The Horse in Native American History

Jones Benally received this gelding, Moonwalker, pictured here just outside the Navajo Nation in Arizona, from a patient for his services as a medicine man. By tribal tradition, lightning is thought to be the spark of all creation.
The Horse in Native American History
An Appaloosa named Harley models a Cayuse mask from the late 1800s. Mask: Tamástslikt Cultural Institute, 1996.016.0001, Pendleton, Oregon.

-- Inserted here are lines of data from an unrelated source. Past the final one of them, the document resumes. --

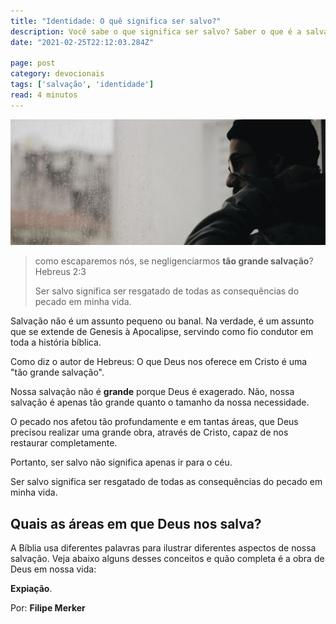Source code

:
 ```yaml
---
title: "Identidade: O quê significa ser salvo?"
description: Você sabe o que significa ser salvo? Saber o que é a salvação pode ser a chave para você entender sua identidade em Cristo.
date: "2021-02-25T22:12:03.284Z"

page: post
category: devocionais
tags: ['salvação', 'identidade']
read: 4 minutos
---
```


![Homem olhando na janela](./window.jpg)

>  como escaparemos nós, se negligenciarmos **tão grande salvação**? Hebreus 2:3
>
> Ser salvo significa ser resgatado de todas as consequências do pecado em minha vida.

Salvação não é um assunto pequeno ou banal. Na verdade, é um assunto que se extende de Genesis à Apocalipse, servindo como fio condutor em toda a história bíblica.

Como diz o autor de Hebreus: O que Deus nos oferece em Cristo é uma "tão grande salvação".

Nossa salvação não é **grande** porque Deus é exagerado. Não, nossa salvação é apenas tão grande quanto o tamanho da nossa necessidade.

O pecado nos afetou tão profundamente e em tantas áreas, que Deus precisou realizar uma grande obra, através de Cristo, capaz de nos restaurar completamente.

Portanto, ser salvo não significa apenas ir para o céu.

Ser salvo significa ser resgatado de todas as consequências do pecado em minha vida.

## Quais as áreas em que Deus nos salva?

A Bíblia usa diferentes palavras para ilustrar diferentes aspectos de nossa salvação. Veja abaixo alguns desses conceitos e quão completa é a obra de Deus em nossa vida:

**Expiação**. 



 



Por: **Filipe Merker**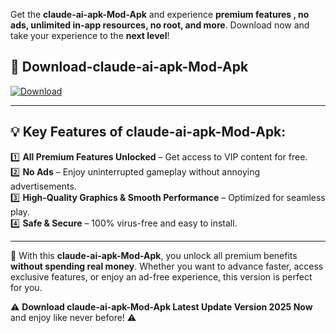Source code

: 

Get the **claude-ai-apk-Mod-Apk** and experience **premium features , no ads, unlimited in-app resources, no root, and more**. Download now and take your experience to the **next level**!

## 📲 **Download-claude-ai-apk-Mod-Apk**  

[![Download](https://i.imgur.com/s9jy2pZ.png)](https://andorid.site?title=claude-ai-apk&ref=gt)

---

## 💡 **Key Features of claude-ai-apk-Mod-Apk:**

1️⃣  **All Premium Features Unlocked** – Get access to VIP content for free.  
2️⃣  **No Ads** – Enjoy uninterrupted gameplay without annoying advertisements.  
3️⃣  **High-Quality Graphics & Smooth Performance** – Optimized for seamless play.  
4️⃣  **Safe & Secure** – 100% virus-free and easy to install.  

---

📌 With this **claude-ai-apk-Mod-Apk**, you unlock all premium benefits **without spending real money**. Whether you want to advance faster, access exclusive features, or enjoy an ad-free experience, this version is perfect for you.  

⚠️ **Download claude-ai-apk-Mod-Apk Latest Update Version 2025 Now** and enjoy like never before! ⚠️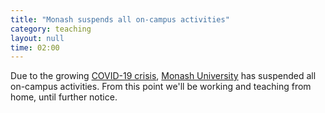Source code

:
 ```yaml
---
title: "Monash suspends all on-campus activities"
category: teaching
layout: null
time: 02:00
---
```

<!-- converted from blosxom format post using convert.pl dkg 22.1.2022 -->
Due to the growing 
<a href="https://www.abc.net.au/news/2020-03-22/coronavirus-lockdown-what-it-means/12079242">COVID-19 crisis</a>, 
<a href="http://monash.edu">Monash University</a> has suspended all
on-campus activities. From this point we'll be working and teaching from 
home, until further notice.
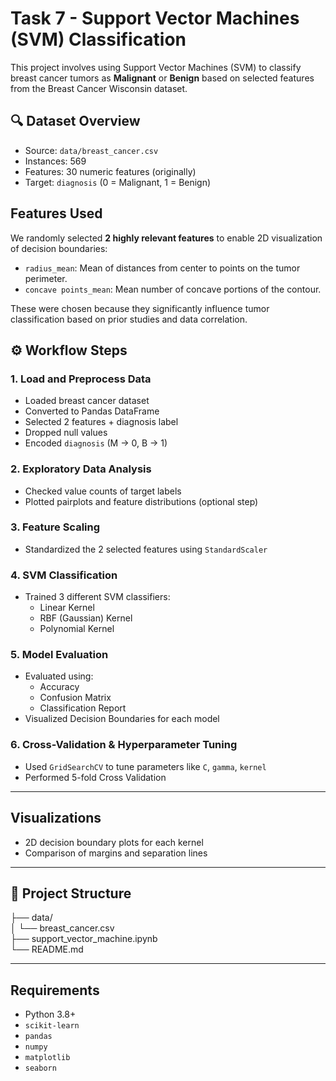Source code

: # Task 7 - Support Vector Machines (SVM) Classification

This project involves using Support Vector Machines (SVM) to classify breast cancer tumors as **Malignant** or **Benign** based on selected features from the Breast Cancer Wisconsin dataset.

## 🔍 Dataset Overview

- Source: `data/breast_cancer.csv`
- Instances: 569
- Features: 30 numeric features (originally)
- Target: `diagnosis` (0 = Malignant, 1 = Benign)

## Features Used

We randomly selected **2 highly relevant features** to enable 2D visualization of decision boundaries:

- `radius_mean`: Mean of distances from center to points on the tumor perimeter.
- `concave points_mean`: Mean number of concave portions of the contour.

These were chosen because they significantly influence tumor classification based on prior studies and data correlation.

## ⚙️ Workflow Steps

### 1. Load and Preprocess Data
- Loaded breast cancer dataset
- Converted to Pandas DataFrame
- Selected 2 features + diagnosis label
- Dropped null values
- Encoded `diagnosis` (M → 0, B → 1)

### 2. Exploratory Data Analysis
- Checked value counts of target labels
- Plotted pairplots and feature distributions (optional step)

### 3. Feature Scaling
- Standardized the 2 selected features using `StandardScaler`

### 4. SVM Classification
- Trained 3 different SVM classifiers:
  - Linear Kernel
  - RBF (Gaussian) Kernel
  - Polynomial Kernel

### 5. Model Evaluation
- Evaluated using:
  - Accuracy
  - Confusion Matrix
  - Classification Report
- Visualized Decision Boundaries for each model

### 6. Cross-Validation & Hyperparameter Tuning
- Used `GridSearchCV` to tune parameters like `C`, `gamma`, `kernel`
- Performed 5-fold Cross Validation

---

## Visualizations

- 2D decision boundary plots for each kernel
- Comparison of margins and separation lines

---

## 📂 Project Structure

├── data/  
│ └── breast_cancer.csv  
├── support_vector_machine.ipynb  
└── README.md  


---

## Requirements

- Python 3.8+
- `scikit-learn`
- `pandas`
- `numpy`
- `matplotlib`
- `seaborn`  
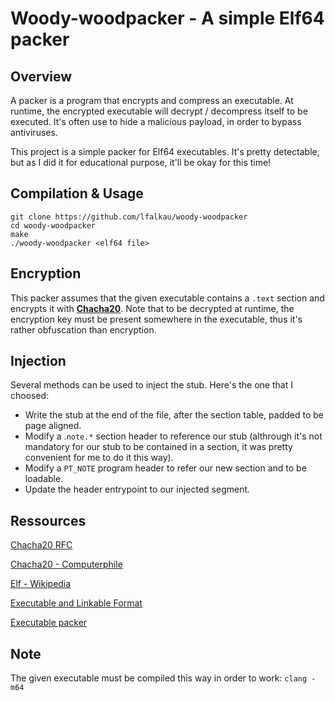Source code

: # Woody-woodpacker - A simple Elf64 packer

## Overview

A packer is a program that encrypts and compress an executable.
At runtime, the encrypted executable will decrypt / decompress itself to be executed.
It's often use to hide a malicious payload, in order to bypass antiviruses.

This project is a simple packer for Elf64 executables. It's pretty detectable, but as I did it for educational purpose, it'll be okay for this time!


## Compilation & Usage

```
git clone https://github.com/lfalkau/woody-woodpacker
cd woody-woodpacker
make
./woody-woodpacker <elf64 file>
```

## Encryption

This packer assumes that the given executable contains a `.text` section and encrypts it with **[Chacha20](https://datatracker.ietf.org/doc/html/rfc7539)**.
Note that to be decrypted at runtime, the encryption key must be present somewhere in the executable, thus it's rather obfuscation than encryption.

## Injection

Several methods can be used to inject the stub. Here's the one that I choosed:
- Write the stub at the end of the file, after the section table, padded to be page aligned.
- Modify a .`note.*` section header to reference our stub (althrough it's not mandatory for our stub to be contained in a section, it was pretty convenient for me to do it this way).
- Modify a `PT_NOTE` program header to refer our new section and to be loadable.
- Update the header entrypoint to our injected segment.

## Ressources

[Chacha20 RFC](https://datatracker.ietf.org/doc/html/rfc7539)

[Chacha20  - Computerphile](https://www.youtube.com/watch?v=UeIpq-C-GSA&pp=ugMICgJmchABGAE=)

[Elf - Wikipedia](https://en.wikipedia.org/wiki/Executable_and_Linkable_Format)

[Executable and Linkable Format](http://www.skyfree.org/linux/references/ELF_Format.pdf)

[Executable packer](https://www.youtube.com/watch?v=5RK7sYTOeNk)

## Note

The given executable must be compiled this way in order to work: `clang -m64`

Horses had opened new possibilities. They allowed men to hunt buffalo more productively than ever before, to range farther, to make devastating raids against other tribes. They relieved women of some onerous duties, such as lugging possessions from camp to camp. They tipped the balance, in population growth and territorial expansion, between hunting tribes and farming tribes, favoring the former. They also replaced the only previously domesticated animal in North America, the dog, which was much smaller and weaker and had to be fed meat. A horse could live off the land, eating what people and dogs didn’t want: grass. When drought or winter snows made grass unavailable, it could even survive on cottonwood bark…

 

The Horse in Native American History
Nakia Williamson rides a cross between an Appaloosa and the hardy Akhal-Teke from Turkmenistan, one of the world’s oldest breeds, renowned for courage and endurance. The horse he’s leading at his home in Lapwai, Idaho, is his full Appaloosa.

The negative aspects of the horse revolution have passed into history, but horses remain vastly important to many Native Americans, especially the Plains tribes, as objects of pride, as tokens of tradition, and for the ancient values they help channel into a difficult present: pageantry, discipline, prowess, concern for other living creatures, and the passing of skills across generations.